Even with this section, the flaws are rife the action bits are OK but it seems unlikely that finding a monkey somewhere in the US would be a more complicated task! This is not to say that it isn't entertaining because it just about manages to be enjoyable enough, but nowhere near the potential that this had. Part of the reason is a plot that struggles from logic gaps and a lack of intelligence and urgency. The lack of intelligence comes from the film completely ignoring the moral complexities that come with such a situation the film ignores the fact that bad things may need to be done to stop the virus and instead just paints good guys (save the people) and bad guys (bomb the people). The lack of urgency comes from the failure to really make the virus a threat; really I needed Cedar Creek to become the US in miniature having everyone calm didn't do it for me and I needed more than just two cars making a break for it. But then the writing generally isn't up to the task and the heavy dialogue is pretty average at best with clichéd lines and far too much 'personal' stuff between the main characters.
Even the main 'bad' guy is a fudge as it just paints everything black and white.

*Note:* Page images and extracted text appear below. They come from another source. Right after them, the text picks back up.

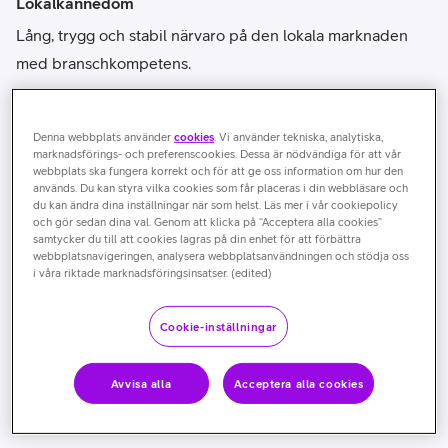
Lokalkännedom
Lång, trygg och stabil närvaro på den lokala marknaden
med branschkompetens.
Denna webbplats använder
cookies
. Vi använder tekniska, analytiska,
marknadsförings- och preferenscookies. Dessa är nödvändiga för att vår
webbplats ska fungera korrekt och för att ge oss information om hur den
används. Du kan styra vilka cookies som får placeras i din webbläsare och
du kan ändra dina inställningar när som helst. Läs mer i vår cookiepolicy
och gör sedan dina val. Genom att klicka på “Acceptera alla cookies”
Spetskompetens
samtycker du till att cookies lagras på din enhet för att förbättra
webbplatsnavigeringen, analysera webbplatsanvändningen och stödja oss
Lokal spetskompetens inom lokala nät, säkerhet och moln.
i våra riktade marknadsföringsinsatser. (edited)
Cookie-inställningar
Avvisa alla
Acceptera alla cookies
Experter som kan sina områden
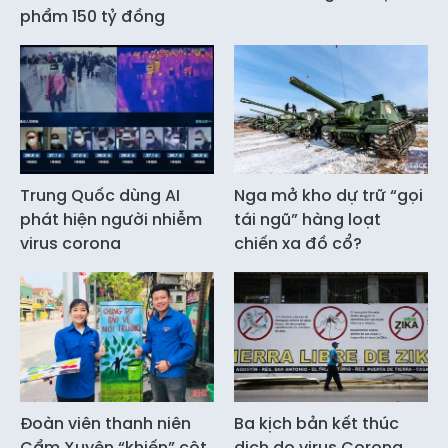
phẩm 150 tỷ đồng
Trung Quốc dùng AI
Nga mở kho dự trữ “gọi
phát hiện người nhiễm
tái ngũ” hàng loạt
virus corona
chiến xa đồ cổ?
Đoàn viên thanh niên
Ba kịch bản kết thúc
Cẩm Xuyên “khiến” cột
dịch do virus Corona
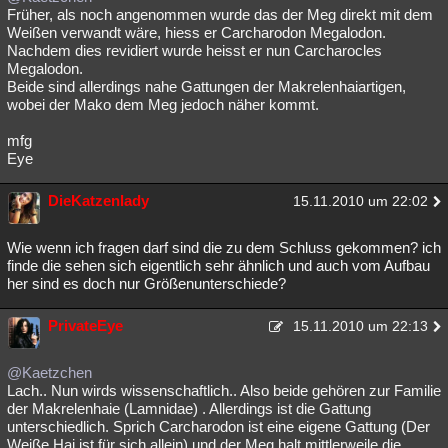
Früher, als noch angenommen wurde das der Meg direkt mit dem
Weißen verwandt wäre, hiess er Carcharodon Megalodon.
Nachdem dies revidiert wurde heisst er nun Carcharocles
Megalodon.
Beide sind allerdings nahe Gattungen der Makrelenhaiartigen,
wobei der Mako dem Meg jedoch näher kommt.
mfg
Eye
DieKatzenlady
15.11.2010 um 22:02
Wie wenn ich fragen darf sind die zu dem Schluss gekommen? ich
finde die sehen sich eigentlich sehr ähnlich und auch vom Aufbau
her sind es doch nur Größenunterschiede?
PrivateEye
15.11.2010 um 22:13
@Kaetzchen
Lach.. Nun wirds wissenschaftlich.. Also beide gehören zur Familie
der Makrelenhaie (Lamnidae) . Allerdings ist die Gattung
unterschiedlich. Sprich Carcharodon ist eine eigene Gattung (Der
Weiße Hai ist für sich allein) und der Meg halt mittlerweile die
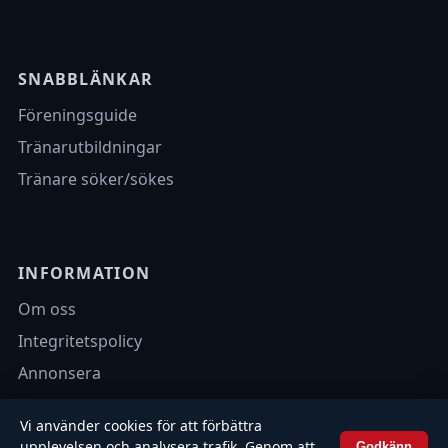
SNABBLÄNKAR
Föreningsguide
Tränarutbildningar
Tränare söker/sökes
INFORMATION
Om oss
Integritetspolicy
Annonsera
Vi använder cookies för att förbättra
upplevelsen och analysera trafik. Genom att
Godkänn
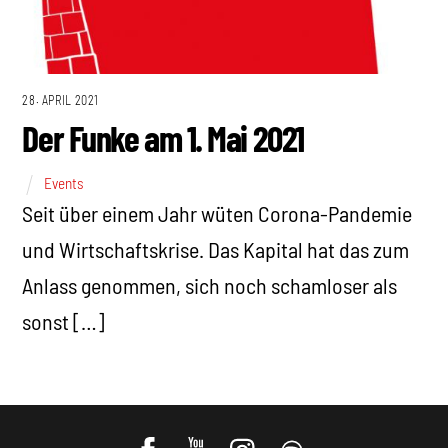
28. APRIL 2021
Der Funke am 1. Mai 2021
Events
Seit über einem Jahr wüten Corona-Pandemie
und Wirtschaftskrise. Das Kapital hat das zum
Anlass genommen, sich noch schamloser als
sonst […]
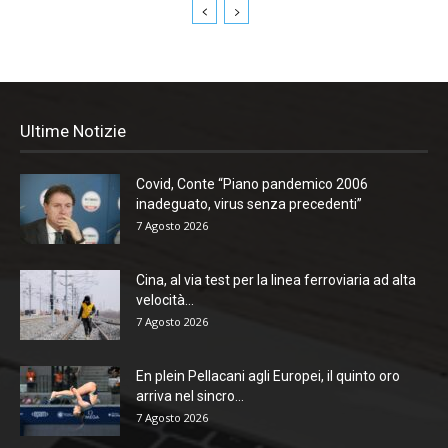
Ultime Notizie
Covid, Conte “Piano pandemico 2006
inadeguato, virus senza precedenti”
7 Agosto 2026
Cina, al via test per la linea ferroviaria ad alta
velocità...
7 Agosto 2026
En plein Pellacani agli Europei, il quinto oro
arriva nel sincro...
7 Agosto 2026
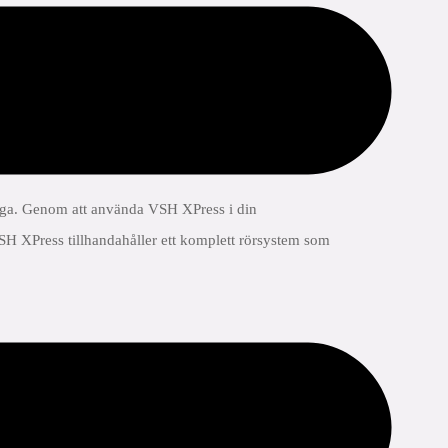
ga. Genom att använda VSH XPress i din
. VSH XPress tillhandahåller ett komplett rörsystem som
heter med lämpligt stöd för tätningen.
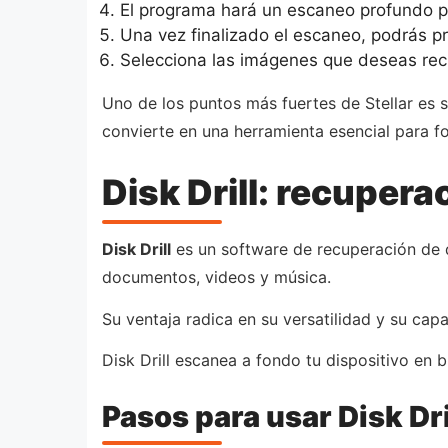
El programa hará un escaneo profundo p
Una vez finalizado el escaneo, podrás pr
Selecciona las imágenes que deseas rec
Uno de los puntos más fuertes de Stellar es 
convierte en una herramienta esencial para f
Disk Drill: recupera
Disk Drill
es un software de recuperación de d
documentos, videos y música.
Su ventaja radica en su versatilidad y su c
Disk Drill escanea a fondo tu dispositivo en 
Pasos para usar Disk Dri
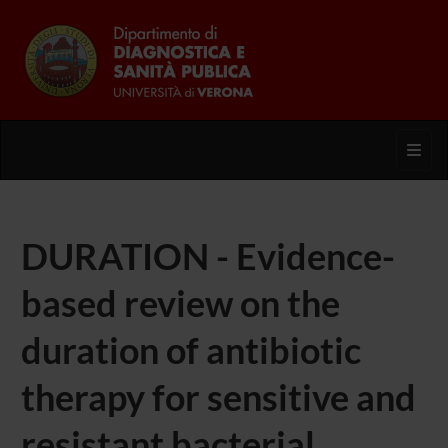
Toggl
DURATION - Evidence-
based review on the
duration of antibiotic
therapy for sensitive and
resistant bacterial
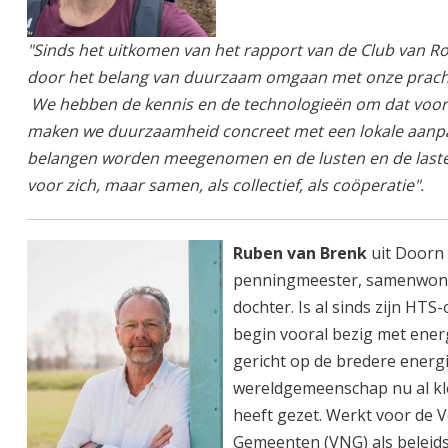
"Sinds het uitkomen van het rapport van de Club van Ro
door het belang van duurzaam omgaan met onze prachtig
We hebben de kennis en de technologieën om dat voor el
maken we duurzaamheid concreet met een lokale aanpak
belangen worden meegenomen en de lusten en de lasten 
voor zich, maar samen, als collectief, als coöperatie".
Ruben van Brenk
uit Doorn
penningmeester, samenwone
dochter. Is al sinds zijn HTS
begin vooral bezig met ener
gericht op de bredere energi
wereldgemeenschap nu al k
heeft gezet. Werkt voor de 
Gemeenten (VNG) als beleid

Another reason that this doesn't live up to its potential is the sheer numbers of faces in the film. Hoffman makes a strange action star but he does OK with what little he is given. Russo is no good at all and happily has little to do but deliver the personal 'involvement' that the film cannot manage to deliver any other way. Gooding is pretty good in a semi-action role and Spacey has some good lines before he too becomes a cheap emotional device. Sutherland gives a by the numbers performance as he has nothing to really work with, but Freeman is more interesting because he does. It's just a shame that this talented cast were not used better in this film. An aside that was interesting to me was that Dale Dye has a minor role in the film while also serving as military adviser to the film. He is an interesting man because his career has grown from adviser to being a reasonable actor to becoming a writer, producer and (recently) a 2nd unit director clearly a motivated and talented man who it would be interesting to listen to talk sometime.

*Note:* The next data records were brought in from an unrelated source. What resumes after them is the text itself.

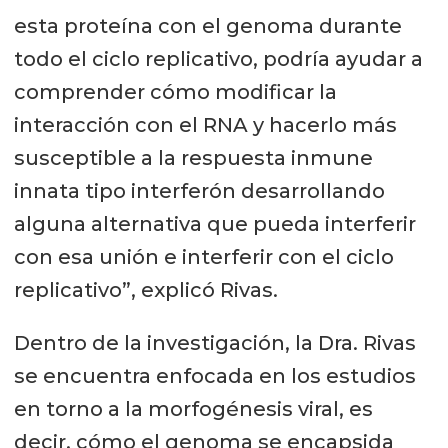
esta proteína con el genoma durante
todo el ciclo replicativo, podría ayudar a
comprender cómo modificar la
interacción con el RNA y hacerlo más
susceptible a la respuesta inmune
innata tipo interferón desarrollando
alguna alternativa que pueda interferir
con esa unión e interferir con el ciclo
replicativo”, explicó Rivas.
Dentro de la investigación, la Dra. Rivas
se encuentra enfocada en los estudios
en torno a la morfogénesis viral, es
decir, cómo el genoma se encapsida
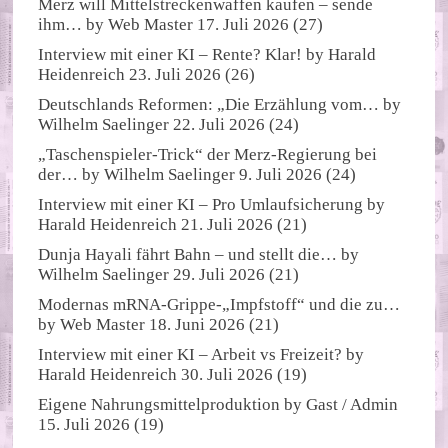
Merz will Mittelstreckenwaffen kaufen – sende
ihm…
by
Web Master
17. Juli 2026
(27)
Interview mit einer KI – Rente? Klar!
by
Harald
Heidenreich
23. Juli 2026
(26)
Deutschlands Reformen: „Die Erzählung vom…
by
Wilhelm Saelinger
22. Juli 2026
(24)
„Taschenspieler-Trick“ der Merz-Regierung bei
der…
by
Wilhelm Saelinger
9. Juli 2026
(24)
Interview mit einer KI – Pro Umlaufsicherung
by
Harald Heidenreich
21. Juli 2026
(21)
Dunja Hayali fährt Bahn – und stellt die…
by
Wilhelm Saelinger
29. Juli 2026
(21)
Modernas mRNA-Grippe-„Impfstoff“ und die zu…
by
Web Master
18. Juni 2026
(21)
Interview mit einer KI – Arbeit vs Freizeit?
by
Harald Heidenreich
30. Juli 2026
(19)
Eigene Nahrungsmittelproduktion
by
Gast / Admin
15. Juli 2026
(19)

Overall the potential is there but it is unrealised. The cast are great on paper but have nothing to work with in a script that delivers average dialogue, no real characters, no moral ambiguities, no real involvement and no sense of scale or threat. It does have some pace at times and it has enough 'OK' moments to be worth watching maybe once but I was annoyed that the potential of the material alone was missed. I think the film can be summed up by the ending one minute we have an exciting helicopter stand off and the next we have a pay-off that is so lazy and so simplistic that I was actually visibly annoyed by it. Passable entertainment if you are in an undemanding mood but it never even gets near the potential it had.